- Prompt:
Render every line of the rows below as a Markdown table with the columns Line No. and Source Text, numbering the lines in order and skipping any that are blank. Omit the pictures from the table.

- Records for the task:
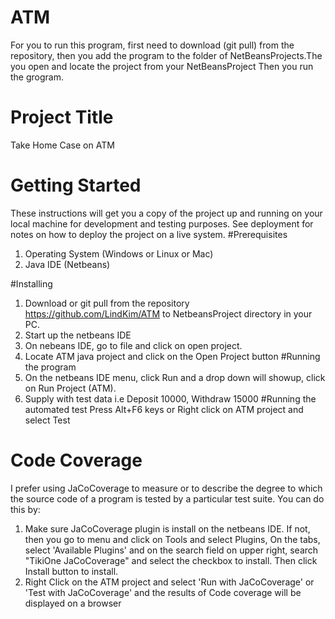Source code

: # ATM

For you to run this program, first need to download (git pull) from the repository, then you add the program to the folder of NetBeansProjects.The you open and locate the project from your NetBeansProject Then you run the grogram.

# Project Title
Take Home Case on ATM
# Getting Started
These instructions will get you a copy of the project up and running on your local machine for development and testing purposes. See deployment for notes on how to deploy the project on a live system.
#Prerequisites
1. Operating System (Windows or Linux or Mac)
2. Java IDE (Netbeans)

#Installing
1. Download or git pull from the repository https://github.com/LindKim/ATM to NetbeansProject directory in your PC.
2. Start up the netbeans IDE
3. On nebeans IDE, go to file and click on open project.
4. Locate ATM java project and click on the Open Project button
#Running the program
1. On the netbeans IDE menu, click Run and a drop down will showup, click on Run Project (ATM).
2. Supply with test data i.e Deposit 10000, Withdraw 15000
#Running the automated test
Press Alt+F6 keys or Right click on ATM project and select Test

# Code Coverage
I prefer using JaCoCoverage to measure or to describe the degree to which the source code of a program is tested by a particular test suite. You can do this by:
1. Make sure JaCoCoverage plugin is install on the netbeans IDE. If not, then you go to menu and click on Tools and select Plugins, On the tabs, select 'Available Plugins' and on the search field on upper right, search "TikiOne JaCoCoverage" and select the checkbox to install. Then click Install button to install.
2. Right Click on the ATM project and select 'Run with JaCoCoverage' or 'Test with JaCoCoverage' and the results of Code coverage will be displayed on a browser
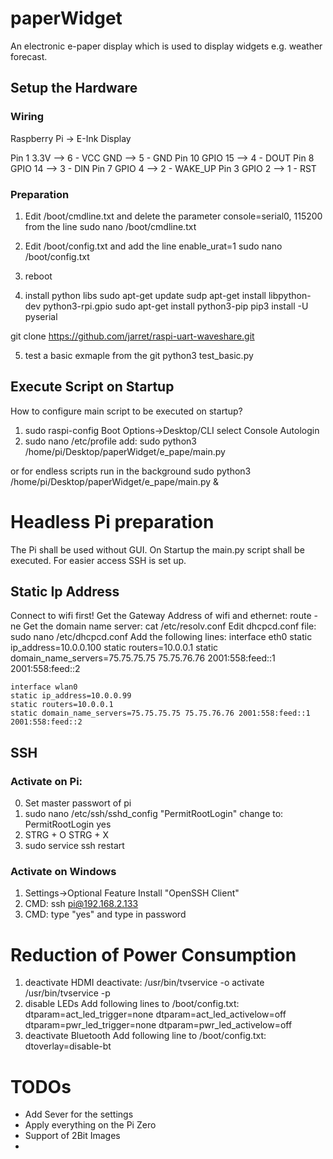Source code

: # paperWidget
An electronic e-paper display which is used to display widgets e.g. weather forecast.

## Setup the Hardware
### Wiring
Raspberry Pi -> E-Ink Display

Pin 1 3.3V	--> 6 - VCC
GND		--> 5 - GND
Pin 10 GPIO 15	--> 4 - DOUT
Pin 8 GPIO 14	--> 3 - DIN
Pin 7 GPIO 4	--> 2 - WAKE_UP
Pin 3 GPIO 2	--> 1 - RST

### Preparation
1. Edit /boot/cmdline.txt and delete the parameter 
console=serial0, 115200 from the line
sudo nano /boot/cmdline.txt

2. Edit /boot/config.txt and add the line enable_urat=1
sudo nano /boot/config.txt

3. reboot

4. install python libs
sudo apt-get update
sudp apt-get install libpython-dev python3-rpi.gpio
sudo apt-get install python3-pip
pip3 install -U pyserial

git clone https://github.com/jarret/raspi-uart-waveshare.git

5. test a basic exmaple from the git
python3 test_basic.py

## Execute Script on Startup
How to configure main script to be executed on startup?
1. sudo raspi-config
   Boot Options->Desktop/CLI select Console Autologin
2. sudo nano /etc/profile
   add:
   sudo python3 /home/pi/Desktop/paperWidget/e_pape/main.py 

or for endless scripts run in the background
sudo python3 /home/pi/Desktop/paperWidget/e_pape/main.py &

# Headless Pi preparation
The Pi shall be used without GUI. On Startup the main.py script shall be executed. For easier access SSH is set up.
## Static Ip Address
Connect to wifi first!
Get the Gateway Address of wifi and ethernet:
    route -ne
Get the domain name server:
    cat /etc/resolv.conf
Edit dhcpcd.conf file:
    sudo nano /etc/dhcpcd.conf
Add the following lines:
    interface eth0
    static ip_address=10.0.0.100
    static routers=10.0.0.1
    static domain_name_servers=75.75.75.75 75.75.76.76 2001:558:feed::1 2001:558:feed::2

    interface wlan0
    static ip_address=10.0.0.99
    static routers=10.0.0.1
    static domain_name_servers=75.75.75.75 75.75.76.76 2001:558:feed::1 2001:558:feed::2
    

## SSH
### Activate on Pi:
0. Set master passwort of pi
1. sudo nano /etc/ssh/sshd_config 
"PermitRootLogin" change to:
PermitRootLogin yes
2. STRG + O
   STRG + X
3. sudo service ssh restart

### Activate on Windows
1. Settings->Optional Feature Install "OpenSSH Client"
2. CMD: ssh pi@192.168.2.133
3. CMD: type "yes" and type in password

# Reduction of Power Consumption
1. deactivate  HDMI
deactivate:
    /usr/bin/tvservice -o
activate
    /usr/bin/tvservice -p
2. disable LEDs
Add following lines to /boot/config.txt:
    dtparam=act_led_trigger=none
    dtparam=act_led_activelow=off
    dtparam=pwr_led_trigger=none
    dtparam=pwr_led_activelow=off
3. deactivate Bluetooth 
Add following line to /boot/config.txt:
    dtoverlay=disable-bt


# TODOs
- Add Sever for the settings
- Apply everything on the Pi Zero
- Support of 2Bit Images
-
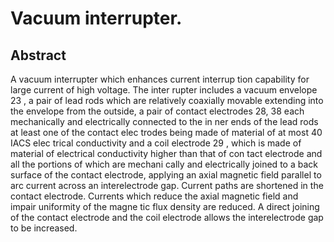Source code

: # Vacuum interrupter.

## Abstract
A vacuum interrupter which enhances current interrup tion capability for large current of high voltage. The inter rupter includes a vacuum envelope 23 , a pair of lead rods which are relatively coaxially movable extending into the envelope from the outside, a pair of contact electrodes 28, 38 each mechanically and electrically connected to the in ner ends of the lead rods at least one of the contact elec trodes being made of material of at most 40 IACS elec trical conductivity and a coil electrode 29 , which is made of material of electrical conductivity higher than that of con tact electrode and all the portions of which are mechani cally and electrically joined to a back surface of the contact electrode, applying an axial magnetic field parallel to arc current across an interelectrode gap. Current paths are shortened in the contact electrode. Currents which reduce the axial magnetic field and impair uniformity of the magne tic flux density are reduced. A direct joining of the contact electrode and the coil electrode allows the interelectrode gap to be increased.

- Solution to the exercise:
| Line No. | Source Text |
|---|---|
| 1 | Source code |
| 2 | : # ATM |
| 3 | For you to run this program, first need to download (git pull) from the repository, then you add the program to the folder of NetBeansProjects.The you open and locate the project from your NetBeansProject Then you run the grogram. |
| 4 | # Project Title |
| 5 | Take Home Case on ATM |
| 6 | # Getting Started |
| 7 | These instructions will get you a copy of the project up and running on your local machine for development and testing purposes. See deployment for notes on how to deploy the project on a live system. |
| 8 | #Prerequisites |
| 9 | 1. Operating System (Windows or Linux or Mac) |
| 10 | 2. Java IDE (Netbeans) |
| 11 | #Installing |
| 12 | 1. Download or git pull from the repository https://github.com/LindKim/ATM to NetbeansProject directory in your PC. |
| 13 | 2. Start up the netbeans IDE |
| 14 | 3. On nebeans IDE, go to file and click on open project. |
| 15 | 4. Locate ATM java project and click on the Open Project button |
| 16 | #Running the program |
| 17 | 1. On the netbeans IDE menu, click Run and a drop down will showup, click on Run Project (ATM). |
| 18 | 2. Supply with test data i.e Deposit 10000, Withdraw 15000 |
| 19 | #Running the automated test |
| 20 | Press Alt+F6 keys or Right click on ATM project and select Test |
| 21 | # Code Coverage |
| 22 | I prefer using JaCoCoverage to measure or to describe the degree to which the source code of a program is tested by a particular test suite. You can do this by: |
| 23 | 1. Make sure JaCoCoverage plugin is install on the netbeans IDE. If not, then you go to menu and click on Tools and select Plugins, On the tabs, select 'Available Plugins' and on the search field on upper right, search "TikiOne JaCoCoverage" and select the checkbox to install. Then click Install button to install. |
| 24 | 2. Right Click on the ATM project and select 'Run with JaCoCoverage' or 'Test with JaCoCoverage' and the results of Code coverage will be displayed on a browser |
| 25 | Source code |
| 26 | : # paperWidget |
| 27 | An electronic e-paper display which is used to display widgets e.g. weather forecast. |
| 28 | ## Setup the Hardware |
| 29 | ### Wiring |
| 30 | Raspberry Pi -> E-Ink Display |
| 31 | Pin 1 3.3V	--> 6 - VCC |
| 32 | GND		--> 5 - GND |
| 33 | Pin 10 GPIO 15	--> 4 - DOUT |
| 34 | Pin 8 GPIO 14	--> 3 - DIN |
| 35 | Pin 7 GPIO 4	--> 2 - WAKE_UP |
| 36 | Pin 3 GPIO 2	--> 1 - RST |
| 37 | ### Preparation |
| 38 | 1. Edit /boot/cmdline.txt and delete the parameter  |
| 39 | console=serial0, 115200 from the line |
| 40 | sudo nano /boot/cmdline.txt |
| 41 | 2. Edit /boot/config.txt and add the line enable_urat=1 |
| 42 | sudo nano /boot/config.txt |
| 43 | 3. reboot |
| 44 | 4. install python libs |
| 45 | sudo apt-get update |
| 46 | sudp apt-get install libpython-dev python3-rpi.gpio |
| 47 | sudo apt-get install python3-pip |
| 48 | pip3 install -U pyserial |
| 49 | git clone https://github.com/jarret/raspi-uart-waveshare.git |
| 50 | 5. test a basic exmaple from the git |
| 51 | python3 test_basic.py |
| 52 | ## Execute Script on Startup |
| 53 | How to configure main script to be executed on startup? |
| 54 | 1. sudo raspi-config |
| 55 |    Boot Options->Desktop/CLI select Console Autologin |
| 56 | 2. sudo nano /etc/profile |
| 57 |    add: |
| 58 |    sudo python3 /home/pi/Desktop/paperWidget/e_pape/main.py  |
| 59 | or for endless scripts run in the background |
| 60 | sudo python3 /home/pi/Desktop/paperWidget/e_pape/main.py & |
| 61 | # Headless Pi preparation |
| 62 | The Pi shall be used without GUI. On Startup the main.py script shall be executed. For easier access SSH is set up. |
| 63 | ## Static Ip Address |
| 64 | Connect to wifi first! |
| 65 | Get the Gateway Address of wifi and ethernet: |
| 66 |     route -ne |
| 67 | Get the domain name server: |
| 68 |     cat /etc/resolv.conf |
| 69 | Edit dhcpcd.conf file: |
| 70 |     sudo nano /etc/dhcpcd.conf |
| 71 | Add the following lines: |
| 72 |     interface eth0 |
| 73 |     static ip_address=10.0.0.100 |
| 74 |     static routers=10.0.0.1 |
| 75 |     static domain_name_servers=75.75.75.75 75.75.76.76 2001:558:feed::1 2001:558:feed::2 |
| 76 |     interface wlan0 |
| 77 |     static ip_address=10.0.0.99 |
| 78 |     static routers=10.0.0.1 |
| 79 |     static domain_name_servers=75.75.75.75 75.75.76.76 2001:558:feed::1 2001:558:feed::2 |
| 80 | ## SSH |
| 81 | ### Activate on Pi: |
| 82 | 0. Set master passwort of pi |
| 83 | 1. sudo nano /etc/ssh/sshd_config  |
| 84 | "PermitRootLogin" change to: |
| 85 | PermitRootLogin yes |
| 86 | 2. STRG + O |
| 87 |    STRG + X |
| 88 | 3. sudo service ssh restart |
| 89 | ### Activate on Windows |
| 90 | 1. Settings->Optional Feature Install "OpenSSH Client" |
| 91 | 2. CMD: ssh pi@192.168.2.133 |
| 92 | 3. CMD: type "yes" and type in password |
| 93 | # Reduction of Power Consumption |
| 94 | 1. deactivate  HDMI |
| 95 | deactivate: |
| 96 |     /usr/bin/tvservice -o |
| 97 | activate |
| 98 |     /usr/bin/tvservice -p |
| 99 | 2. disable LEDs |
| 100 | Add following lines to /boot/config.txt: |
| 101 |     dtparam=act_led_trigger=none |
| 102 |     dtparam=act_led_activelow=off |
| 103 |     dtparam=pwr_led_trigger=none |
| 104 |     dtparam=pwr_led_activelow=off |
| 105 | 3. deactivate Bluetooth  |
| 106 | Add following line to /boot/config.txt: |
| 107 |     dtoverlay=disable-bt |
| 108 | # TODOs |
| 109 | - Add Sever for the settings |
| 110 | - Apply everything on the Pi Zero |
| 111 | - Support of 2Bit Images |
| 112 | - |
| 113 | Source code |
| 114 | : # Vacuum interrupter. |
| 115 | ## Abstract |
| 116 | A vacuum interrupter which enhances current interrup tion capability for large current of high voltage. The inter rupter includes a vacuum envelope 23 , a pair of lead rods which are relatively coaxially movable extending into the envelope from the outside, a pair of contact electrodes 28, 38 each mechanically and electrically connected to the in ner ends of the lead rods at least one of the contact elec trodes being made of material of at most 40 IACS elec trical conductivity and a coil electrode 29 , which is made of material of electrical conductivity higher than that of con tact electrode and all the portions of which are mechani cally and electrically joined to a back surface of the contact electrode, applying an axial magnetic field parallel to arc current across an interelectrode gap. Current paths are shortened in the contact electrode. Currents which reduce the axial magnetic field and impair uniformity of the magne tic flux density are reduced. A direct joining of the contact electrode and the coil electrode allows the interelectrode gap to be increased. |